Staring through a microscope at samples of material for hours on end, attempting to locate monolayers, is one of the most laborious and intimidating tasks for undergraduate assistants in university research laboratories.
As a result of their unique properties, these two-dimensional materials — which are less than 1/100,000th the width of a human hair — are in high demand for use in photonics, electronics, and optoelectronic devices.
Research labs hire armies of undergraduates to do nothing but look for monolayers. It’s very tedious, and if you get tired, you might miss some of the monolayers or you might start making misidentifications.
Jaime Cardenas, Assistant Professor, Optics, University of Rochester
Even after all of that, the laboratories must double-check the materials using costly atomic force microscopy or Raman spectroscopy.
Jesús Sánchez Juárez, a Ph.D. student in the Cardenas Lab, has made work simpler for undergraduates, their research facilities, and companies that have difficulty identifying monolayers.
The unique technology is an automated scanning device that can sense monolayers with 99.9% accuracy, outperforming any other technique to date. The study was published in the journal Optical Materials Express.
At a fraction of the price. In far less time. With materials that are readily available.

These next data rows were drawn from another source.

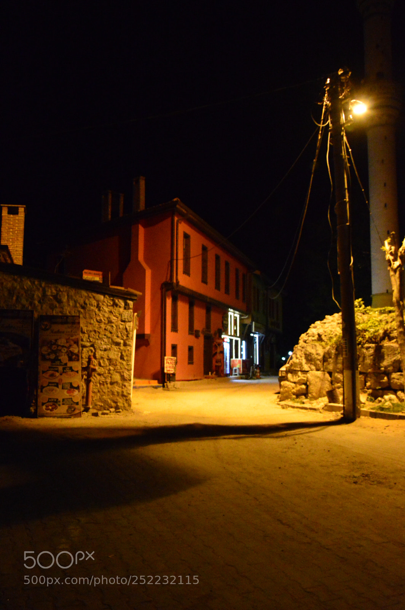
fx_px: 558
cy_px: 305
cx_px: 202
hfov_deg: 39.9
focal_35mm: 33
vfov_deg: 57.3
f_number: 5.6
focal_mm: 22
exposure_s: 1/20
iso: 6400
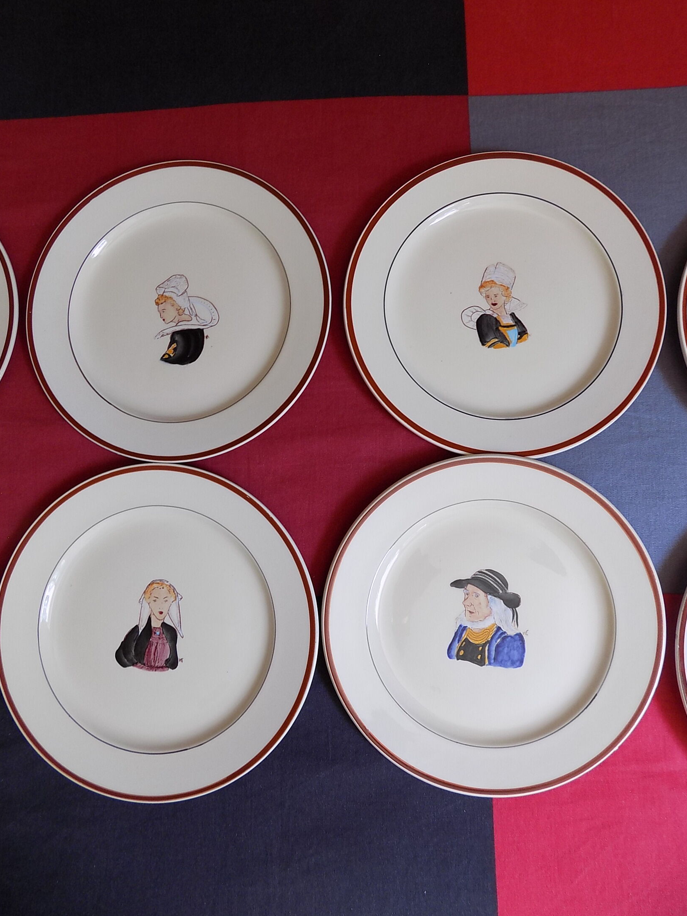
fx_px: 635
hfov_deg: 56.8
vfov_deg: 71.6
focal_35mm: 24
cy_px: 451
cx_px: 334
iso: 100
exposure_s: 1/30
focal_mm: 4
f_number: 3.1
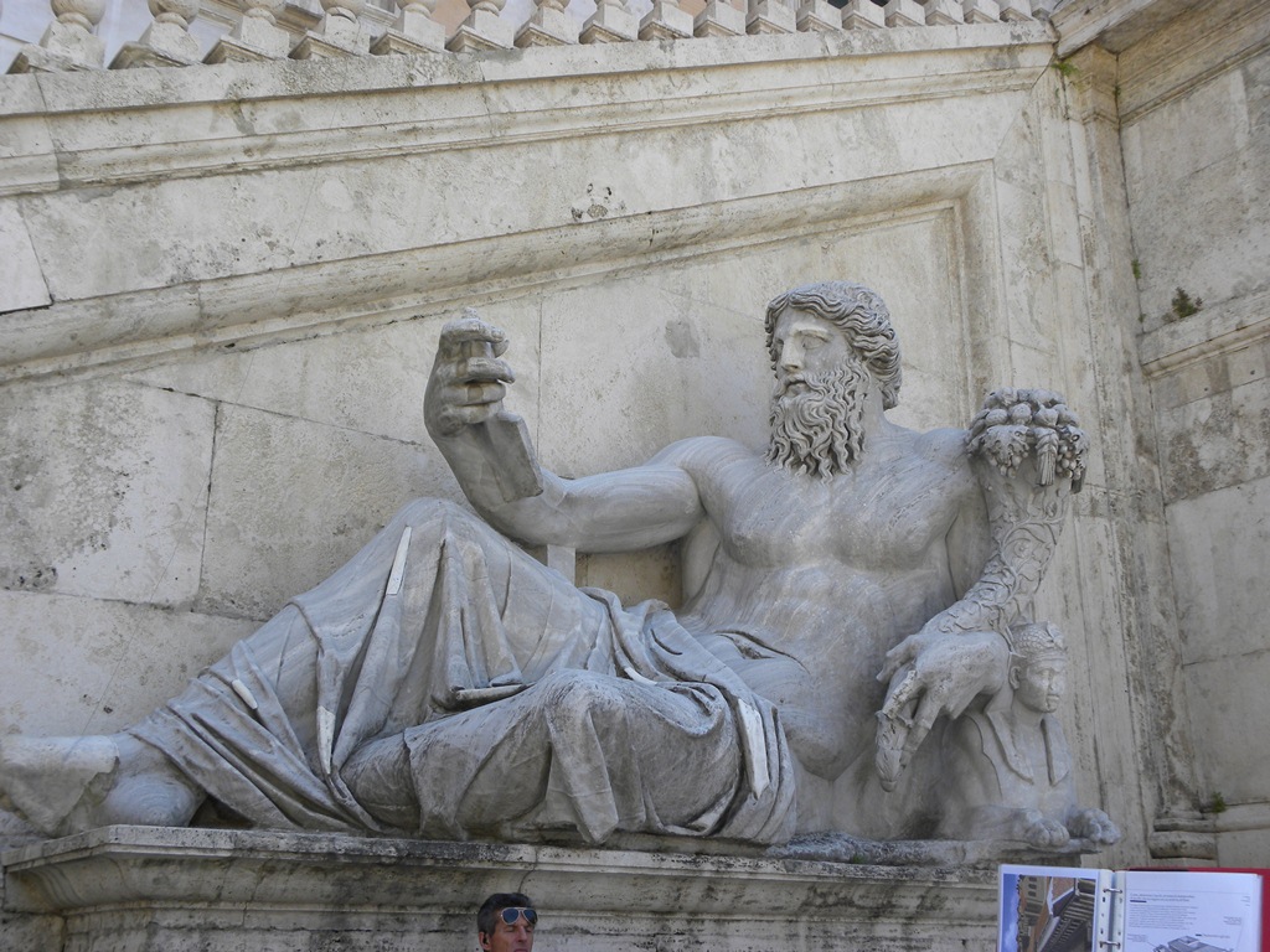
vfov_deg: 35.1
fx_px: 1504
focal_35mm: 41
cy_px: 476
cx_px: 635
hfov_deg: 45.8
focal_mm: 7.3
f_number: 4
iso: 64
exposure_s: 1/148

One of the main objectives was to develop a system with a very small budget so that students and labs can replicate these methodologies without having to invest thousands and thousands of dollars just to buy the necessary equipment.
Jesús Sánchez Juárez, PhD Student and Study Lead Author, University of Rochester
For instance, the device he developed can be replicated using an inexpensive OEM (original equipment manufacturer) camera and a low-cost microscope with a 5× objective lens.
A Creative Adaptation of an AI Neural Network
We’re very excited. Jesús did several things here that are new and different, applying artificial intelligence in a novel way to solve a major problem in the use of 2D materials.
Jaime Cardenas, Assistant Professor, Optics, University of Rochester
By training an artificial intelligence (AI) neural network to scan for monolayers, numerous laboratories have tried to remove the need for expensive backup characterization tests that require human scanning. According to Cardenas, most laboratories that have attempted this approach plan to build a network from scratch, which takes a long time.
Rather, Sánchez Juárez began with AlexNet, a publicly available neural network that has already been trained to identify objects.
He then devised a novel method for inverting material images so that whatever was bright in the original image appears black and vice versa. Additional processing steps are applied to the inverted images.
At that juncture, the images “don’t look good at all to the human eye, but for a computer makes it easier to separate the monolayers from the substrates they are deposited on,” says Cardenas.
The bottom line: Sánchez Juárez’s system can process 100 images covering 1 cm × 1 cm sized samples in 9 minutes with near-perfect precision, compared to the long, laborious hours of scanning by undergraduates.
Sánchez Juárez adds, “Our demonstration paves the way for automated production of monolayer materials for use in research and industrial settings by greatly reducing the processing time.”
Applications include 2D materials suitable for photodetectors, lasers, excitonic light-emitting devices (LEDs), single photon emission, optical generation of spin–valley currents, and modulators.
Journal Reference:
Sánchez Juárez, J., et al. (2022) Automated system for the detection of 2D materials using digital image processing and deep learning. Optical Materials Express. doi.org/10.1364/OME.454314.